Igor Stravinsky

(1882-1971) Epoque moderne

A l’instar de son contemporain Pablo Picasso, Igor Stravinsky est un génie protéiforme, traversant avec une insolente facilité les principaux courants du XXe siècle. Formé au Conservatoire de Saint-Pétersbourg par Rimsky-Korsakov, il fait la rencontre essentielle de son existence en la personne de Serge de Diaghilev, génial impresario des « Ballets russes » qui, impressionné par le prometteur Feu d’artifice, lui commande L’Oiseau de feu, son premier ballet. Il sera suivi de deux autres chefs-d’œuvre : le burlesque Pétrouchka et le tellurique Sacre du printemps dont la création (sous la direction de Pierre Monteux) au Théâtre des Champs-Elysées dans une chorégraphie de Nijinsky, le 29 mai 1913, se solda par un mémorable scandale. Après Renard et L’Histoire du soldat, fruits de sa collaboration avec l’écrivain suisse Ramuz, Stravinsky opère sa mue vers le néoclassicisme en composant notamment les ballets Pulcinella, Apollon musagète et Orpheus ou l’insolite Jeu de cartes.

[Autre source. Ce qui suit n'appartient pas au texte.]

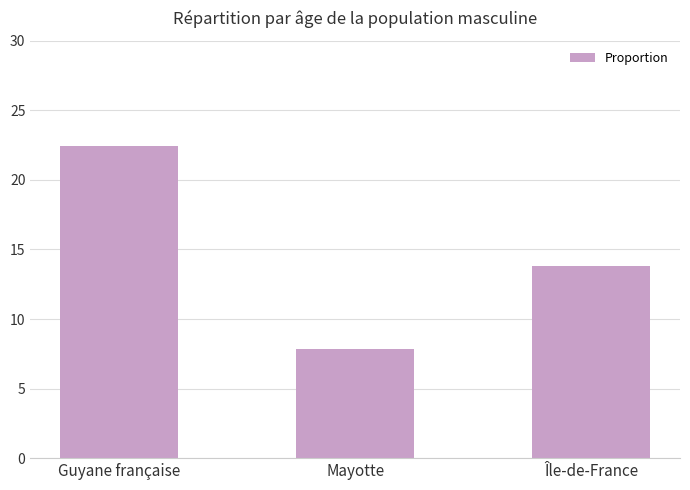

Does the chart contain stacked bars?

No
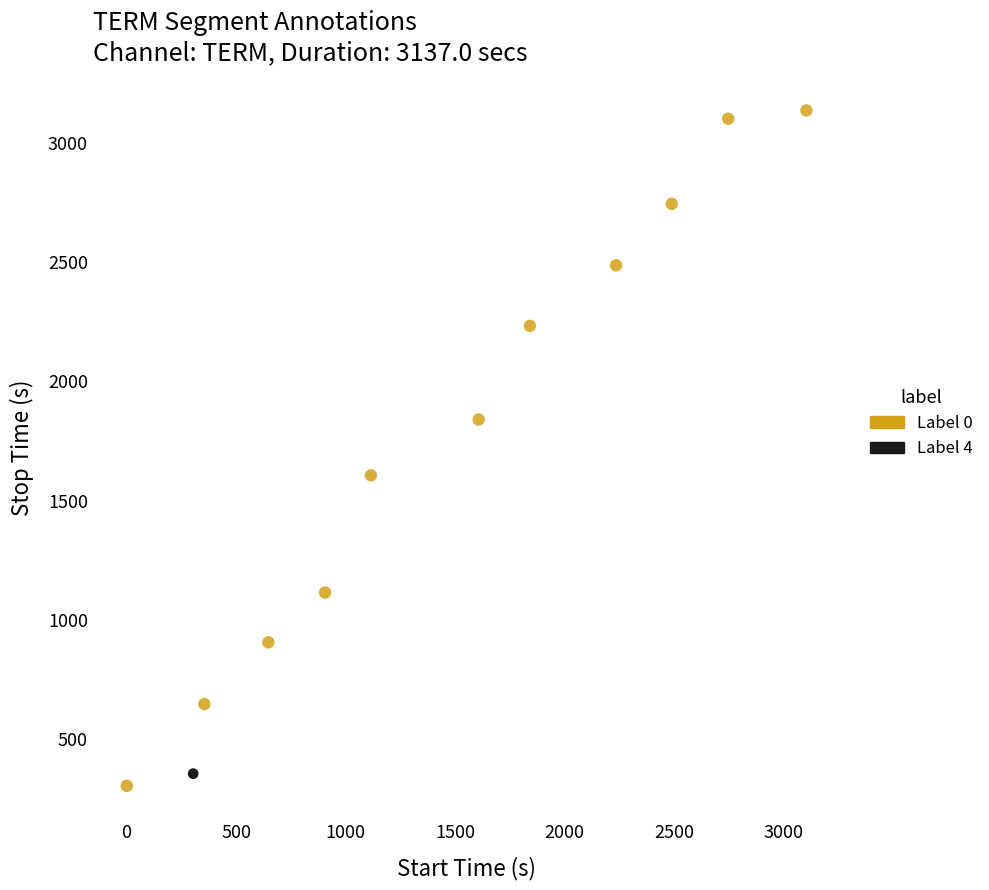

What are all the series names shown in the legend?

Label 0, Label 4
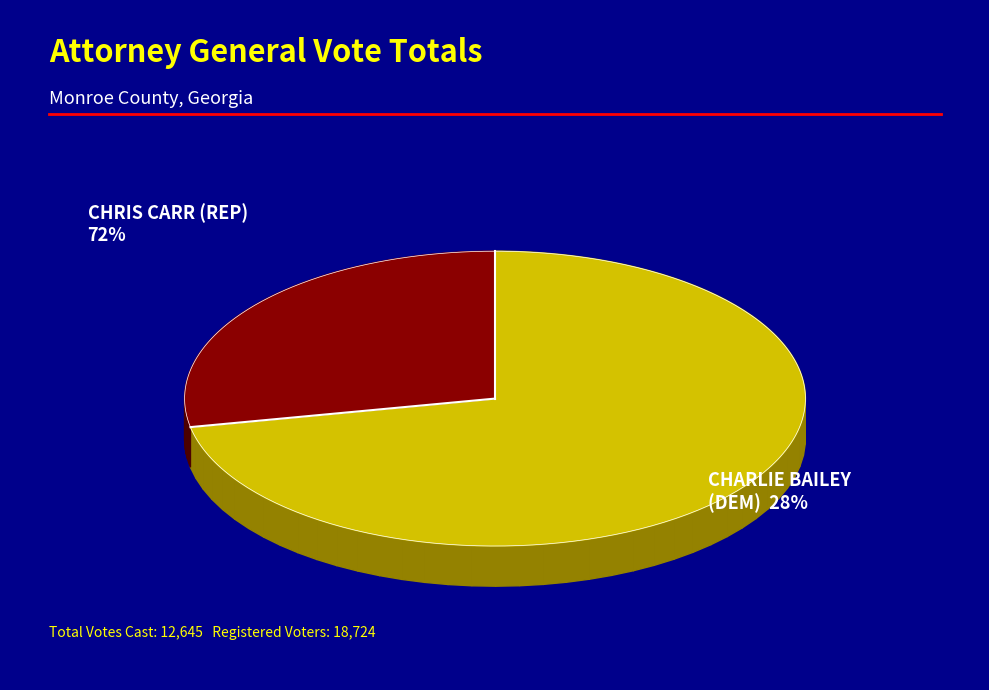

To the nearest percent, what is the average slice percentage?

50%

Fêté aux Etats-Unis – et désormais citoyen américain -, il élit domicile à Los Angeles, à quelques encablures de son éternel rival, l’autrichien Arnold Schoenberg, exilé comme lui. A la mort de ce dernier en 1951, Stravinsky ne manquera pas de prendre tout le monde à rebrousse-poil en explorant les possibilités de la musique sérielle que Schoenberg avait théorisée dès 1923. En dépit de ses nombreux revirements stylistiques, son œuvre est en réalité d’une profonde unité. Par sa géniale invention rythmique, l’éclat de son orchestration et le constant renouvellement de son inspiration, elle aura bouleversé l’histoire de la musique.